> 必要な作業
下のエントリのうち、「## 📊 Current Project Status」を含む行から始まり「### ✅ **COMPLETED**」を含む行で終わる範囲を、両端の行も含めて一字一句変えずに返してもらえますか？

> 対象の入力
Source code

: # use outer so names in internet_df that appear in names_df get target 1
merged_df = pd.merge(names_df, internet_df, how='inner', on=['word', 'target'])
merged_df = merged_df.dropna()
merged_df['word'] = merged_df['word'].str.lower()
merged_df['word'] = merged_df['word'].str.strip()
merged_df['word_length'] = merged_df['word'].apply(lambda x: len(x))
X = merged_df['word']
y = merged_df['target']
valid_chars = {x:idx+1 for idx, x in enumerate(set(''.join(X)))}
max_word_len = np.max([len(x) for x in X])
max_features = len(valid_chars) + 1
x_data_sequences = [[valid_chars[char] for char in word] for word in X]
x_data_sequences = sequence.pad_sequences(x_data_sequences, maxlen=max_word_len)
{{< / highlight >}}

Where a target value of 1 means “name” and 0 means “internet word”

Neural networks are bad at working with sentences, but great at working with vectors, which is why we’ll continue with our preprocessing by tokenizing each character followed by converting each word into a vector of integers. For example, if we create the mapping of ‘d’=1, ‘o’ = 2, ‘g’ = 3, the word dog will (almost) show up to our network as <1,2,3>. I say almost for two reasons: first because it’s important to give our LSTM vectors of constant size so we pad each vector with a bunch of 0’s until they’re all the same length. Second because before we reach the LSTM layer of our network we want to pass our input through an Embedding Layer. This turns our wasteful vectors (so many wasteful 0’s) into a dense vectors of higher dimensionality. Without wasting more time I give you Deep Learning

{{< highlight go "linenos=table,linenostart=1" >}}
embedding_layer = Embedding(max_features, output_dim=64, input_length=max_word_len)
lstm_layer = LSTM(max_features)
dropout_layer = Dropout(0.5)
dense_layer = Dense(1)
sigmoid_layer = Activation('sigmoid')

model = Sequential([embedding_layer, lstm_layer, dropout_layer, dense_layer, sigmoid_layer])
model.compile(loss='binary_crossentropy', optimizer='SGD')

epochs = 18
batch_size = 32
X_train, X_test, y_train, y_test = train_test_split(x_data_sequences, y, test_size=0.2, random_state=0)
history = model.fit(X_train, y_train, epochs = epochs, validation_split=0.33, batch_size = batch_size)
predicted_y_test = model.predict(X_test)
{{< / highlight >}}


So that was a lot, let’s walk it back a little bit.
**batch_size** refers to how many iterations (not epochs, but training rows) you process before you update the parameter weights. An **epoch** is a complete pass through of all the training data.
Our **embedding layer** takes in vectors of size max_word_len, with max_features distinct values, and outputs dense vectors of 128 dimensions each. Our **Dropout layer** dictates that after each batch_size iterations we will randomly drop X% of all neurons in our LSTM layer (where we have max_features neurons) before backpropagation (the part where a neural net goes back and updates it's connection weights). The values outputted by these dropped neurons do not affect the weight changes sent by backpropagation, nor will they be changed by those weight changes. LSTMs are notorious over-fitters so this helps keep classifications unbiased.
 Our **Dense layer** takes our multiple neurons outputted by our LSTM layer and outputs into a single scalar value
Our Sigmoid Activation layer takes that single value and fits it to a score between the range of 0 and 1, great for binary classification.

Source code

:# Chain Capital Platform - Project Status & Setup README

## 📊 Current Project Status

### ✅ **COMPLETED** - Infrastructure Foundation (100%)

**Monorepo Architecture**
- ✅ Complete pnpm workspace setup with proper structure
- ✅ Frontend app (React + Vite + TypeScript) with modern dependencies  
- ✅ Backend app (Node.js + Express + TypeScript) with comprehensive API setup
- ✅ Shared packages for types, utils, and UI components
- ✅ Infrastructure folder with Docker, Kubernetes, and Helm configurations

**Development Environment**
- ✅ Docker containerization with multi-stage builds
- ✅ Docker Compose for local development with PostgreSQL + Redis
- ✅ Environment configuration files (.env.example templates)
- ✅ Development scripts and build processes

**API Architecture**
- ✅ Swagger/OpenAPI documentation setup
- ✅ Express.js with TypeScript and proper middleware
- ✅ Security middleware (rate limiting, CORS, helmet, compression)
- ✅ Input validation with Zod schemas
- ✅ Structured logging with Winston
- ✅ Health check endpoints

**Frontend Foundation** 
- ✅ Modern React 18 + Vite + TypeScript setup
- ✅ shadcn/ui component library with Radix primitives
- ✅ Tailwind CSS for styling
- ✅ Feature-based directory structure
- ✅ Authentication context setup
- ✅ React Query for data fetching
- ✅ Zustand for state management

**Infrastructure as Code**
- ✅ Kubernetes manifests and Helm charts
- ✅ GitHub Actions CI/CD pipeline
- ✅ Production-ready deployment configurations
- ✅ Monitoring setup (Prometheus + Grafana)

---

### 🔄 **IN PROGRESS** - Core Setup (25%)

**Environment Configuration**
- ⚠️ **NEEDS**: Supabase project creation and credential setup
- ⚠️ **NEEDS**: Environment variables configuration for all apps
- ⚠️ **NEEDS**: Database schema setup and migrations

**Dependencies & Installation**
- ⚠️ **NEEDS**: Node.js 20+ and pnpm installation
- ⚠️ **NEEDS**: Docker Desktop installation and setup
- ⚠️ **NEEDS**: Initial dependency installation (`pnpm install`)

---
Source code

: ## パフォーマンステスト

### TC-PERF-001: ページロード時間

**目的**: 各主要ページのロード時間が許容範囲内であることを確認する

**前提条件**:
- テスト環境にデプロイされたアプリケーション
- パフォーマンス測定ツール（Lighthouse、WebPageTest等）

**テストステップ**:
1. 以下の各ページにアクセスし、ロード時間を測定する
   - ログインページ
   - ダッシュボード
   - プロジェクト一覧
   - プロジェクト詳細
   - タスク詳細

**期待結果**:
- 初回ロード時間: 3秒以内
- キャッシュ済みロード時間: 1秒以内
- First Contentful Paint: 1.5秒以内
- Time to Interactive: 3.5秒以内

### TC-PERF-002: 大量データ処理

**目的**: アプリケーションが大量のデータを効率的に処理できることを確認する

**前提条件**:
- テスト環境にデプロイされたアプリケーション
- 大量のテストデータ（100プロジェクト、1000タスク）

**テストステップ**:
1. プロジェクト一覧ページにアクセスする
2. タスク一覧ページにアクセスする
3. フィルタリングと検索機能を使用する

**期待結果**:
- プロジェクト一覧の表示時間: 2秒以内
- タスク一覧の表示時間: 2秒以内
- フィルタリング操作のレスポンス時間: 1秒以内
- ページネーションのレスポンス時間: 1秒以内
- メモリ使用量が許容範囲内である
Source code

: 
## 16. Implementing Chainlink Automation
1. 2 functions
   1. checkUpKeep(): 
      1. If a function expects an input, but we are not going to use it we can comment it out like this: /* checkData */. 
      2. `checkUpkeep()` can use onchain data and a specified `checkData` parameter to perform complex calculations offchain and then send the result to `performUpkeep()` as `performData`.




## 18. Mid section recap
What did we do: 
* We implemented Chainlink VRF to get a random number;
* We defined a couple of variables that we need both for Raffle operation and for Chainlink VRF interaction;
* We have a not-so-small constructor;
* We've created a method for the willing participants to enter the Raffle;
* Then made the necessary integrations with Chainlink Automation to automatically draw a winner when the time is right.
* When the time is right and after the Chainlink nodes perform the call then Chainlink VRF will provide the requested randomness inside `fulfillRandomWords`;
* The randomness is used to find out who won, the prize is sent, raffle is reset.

> 解答例
## 📊 Current Project Status

### ✅ **COMPLETED** - Infrastructure Foundation (100%)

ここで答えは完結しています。